Credit growth expected to rise 16.33% in 2017

credit growth expected to rise 16.33% in 2017 hinh 0

The State Bank of Vietnam released the information this week after conducting a survey on business performance trends of credit institutions in the second half of this year.

The survey also shows that credit institutions forecast the total capital mobilisation of the banking system to rise 16.02% in 2017, of which dong contributes to a rise of 16.59% and foreign currency 1.14%.

The General Statistics Office (GSO) has reported that credit growth in the first half of this year was 7.54%, the highest in the past six years. 

The new record, considerably higher than the previous record of 6.28% set in 2015, reflects the market’s significantly improved capacity to absorb capital, the GSO said.

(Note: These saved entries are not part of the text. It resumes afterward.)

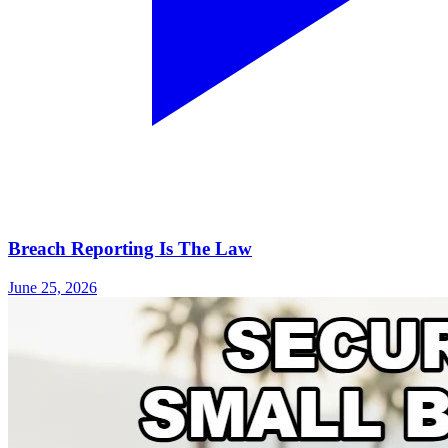
Breach Reporting Is The Law
June 25, 2026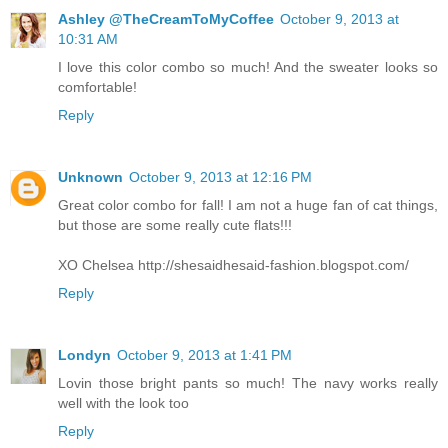
Ashley @TheCreamToMyCoffee
October 9, 2013 at
10:31 AM
I love this color combo so much! And the sweater looks so
comfortable!
Reply
Unknown
October 9, 2013 at 12:16 PM
Great color combo for fall! I am not a huge fan of cat things,
but those are some really cute flats!!!
XO Chelsea http://shesaidhesaid-fashion.blogspot.com/
Reply
Londyn
October 9, 2013 at 1:41 PM
Lovin those bright pants so much! The navy works really
well with the look too
Reply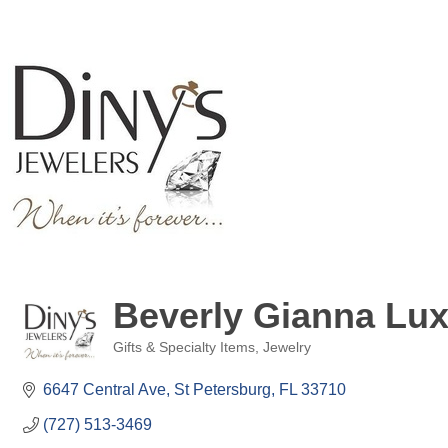
Beverly Gianna Lux
Gifts & Specialty Items
Jewelry
Categories
6647 Central Ave
St Petersburg
FL
33710
(727) 513-3469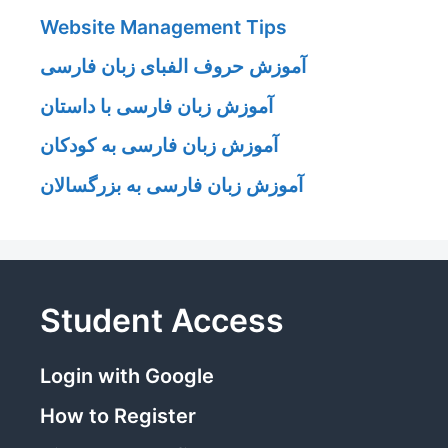
Website Management Tips
آموزش حروف الفبای زبان فارسی
آموزش زبان فارسی با داستان
آموزش زبان فارسی به کودکان
آموزش زبان فارسی به بزرگسالان
Student Access
Login with Google
How to Register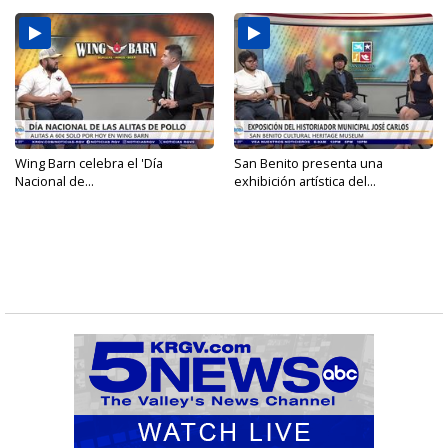
Wing Barn celebra el 'Día
San Benito presenta una
Nacional de...
exhibición artística del...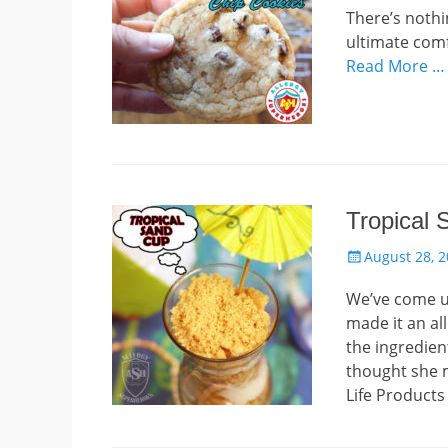
There’s nothi
ultimate comfo
Read More …
Tropical
Posted
August 28, 
on
We’ve come up
made it an all
the ingredien
thought she m
Life Products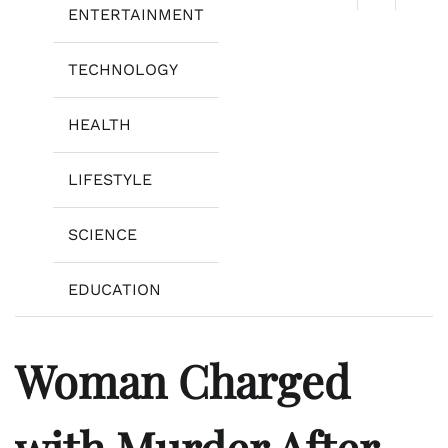
ENTERTAINMENT
TECHNOLOGY
HEALTH
LIFESTYLE
SCIENCE
EDUCATION
Woman Charged
with Murder After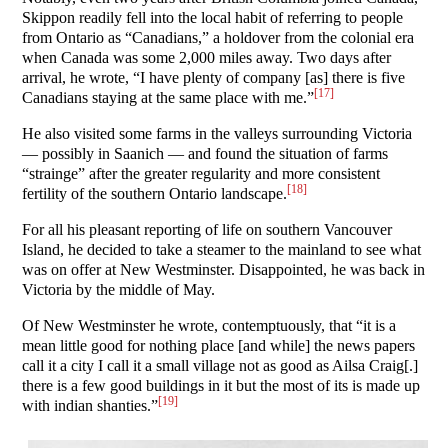
Skippon readily fell into the local habit of referring to people
from Ontario as “Canadians,” a holdover from the colonial era
when Canada was some 2,000 miles away. Two days after
arrival, he wrote, “I have plenty of company [as] there is five
[17]
Canadians staying at the same place with me.”
He also visited some farms in the valleys surrounding Victoria
— possibly in Saanich — and found the situation of farms
“strainge” after the greater regularity and more consistent
[18]
fertility of the southern Ontario landscape.
For all his pleasant reporting of life on southern Vancouver
Island, he decided to take a steamer to the mainland to see what
was on offer at New Westminster. Disappointed, he was back in
Victoria by the middle of May.
Of New Westminster he wrote, contemptuously, that “it is a
mean little good for nothing place [and while] the news papers
call it a city I call it a small village not as good as Ailsa Craig[.]
there is a few good buildings in it but the most of its is made up
[19]
with indian shanties.”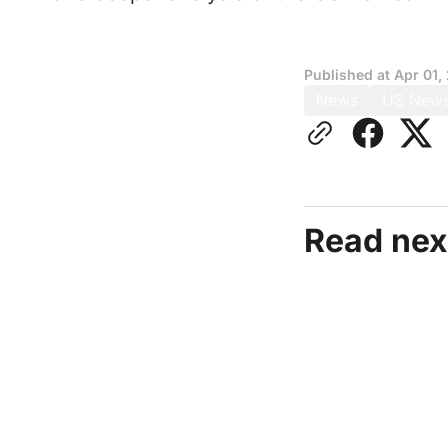
Published at
Apr 01,
News
US New
Read nex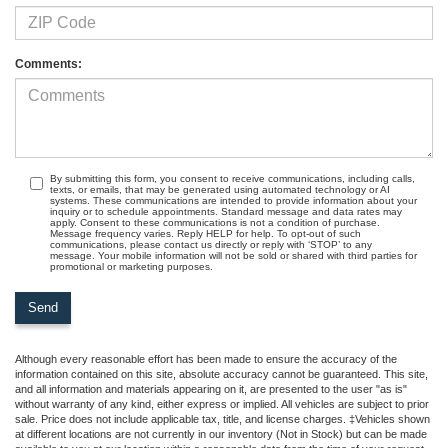
Comments:
By submitting this form, you consent to receive communications, including calls,
texts, or emails, that may be generated using automated technology or AI
systems. These communications are intended to provide information about your
inquiry or to schedule appointments. Standard message and data rates may
apply. Consent to these communications is not a condition of purchase.
Message frequency varies. Reply HELP for help. To opt-out of such
communications, please contact us directly or reply with ‘STOP’ to any
message. Your mobile information will not be sold or shared with third parties for
promotional or marketing purposes.
Although every reasonable effort has been made to ensure the accuracy of the
information contained on this site, absolute accuracy cannot be guaranteed. This site,
and all information and materials appearing on it, are presented to the user "as is"
without warranty of any kind, either express or implied. All vehicles are subject to prior
sale. Price does not include applicable tax, title, and license charges. ‡Vehicles shown
at different locations are not currently in our inventory (Not in Stock) but can be made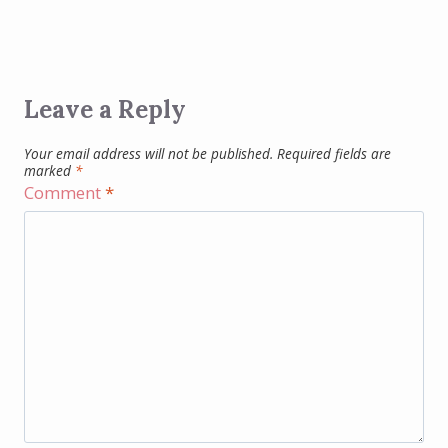
Leave a Reply
Your email address will not be published.
Required fields are
marked
*
Comment
*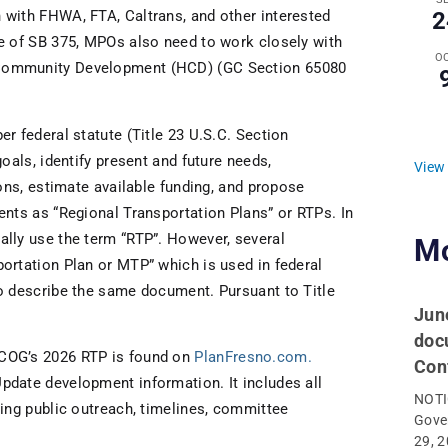
2
 with FHWA, FTA, Caltrans, and other interested
ge of SB 375, MPOs also need to work closely with
O
 Community Development (HCD) (GC Section 65080
r federal statute (Title 23 U.S.C. Section
oals, identify present and future needs,
View
ions, estimate available funding, and propose
ents as “Regional Transportation Plans” or RTPs. In
ally use the term “RTP”. However, several
Mo
ortation Plan or MTP” which is used in federal
to describe the same document. Pursuant to Title
June
doc
 COG’s 2026 RTP is found on
PlanFresno.com.
Con
pdate development information. It includes all
NOTI
ding public outreach, timelines, committee
Gover
29, 2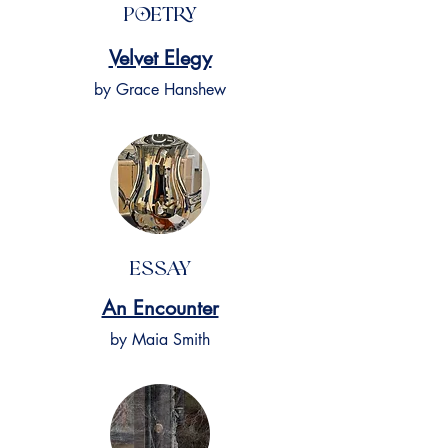
Poetry
Velvet Elegy
by Grace Hanshew
Essay
An Encounter
by Maia Smith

Loans in the period were mainly focused on prioritised and large projects as instructed by the Government, accounting for roughly 50% of total outstanding loans. 

Agriculture and rural industries, and small- and medium-sized firms received around 19% and 22% of the total outstanding loans, respectively.

Lending interest rates were 6-9% per year for short-term loans, and 9-11% per year for medium- and long-term loans. For customers with transparent finances, short-term lending rates ranged from 4-5% per year.

The banking system’s capital mobilisation in H1 has risen by 5.89%, and deposit interest rates have been relatively stable. 

Interest rates for dong deposits were 4.5-5.4% per year for short term, 5.4-6.5% per year for medium term, and 6.4-7.2% per year for long-term deposits.

The Government has targeted credit growth of 18% for 2017, but at the National Assembly meeting recently, some deputies suggested that this limit be raised so as to support economic growth.

Analysts at Bao Viet Securities (BVS) also recently forecast that the central bank may consider raising credit growth targets for several banks to aid economic growth.

The Government has been under intense pressure to loosen its monetary policy as the country is determined to meet its GDP growth target of 6.7% for 2017. However, the fiscal policy has been struggling with disbursement of public investment, the BVS analysts said in a report. 

By end of May, disbursement of public investments had touched VND88 trillion, equal to only 30.6% of the entire year’s estimates.

The BVS analysts said when fiscal policy does not support growth well, pressure will intensify on monetary policy. Increasing credit growth targets of several banks may be an option worth considering, the analysts said.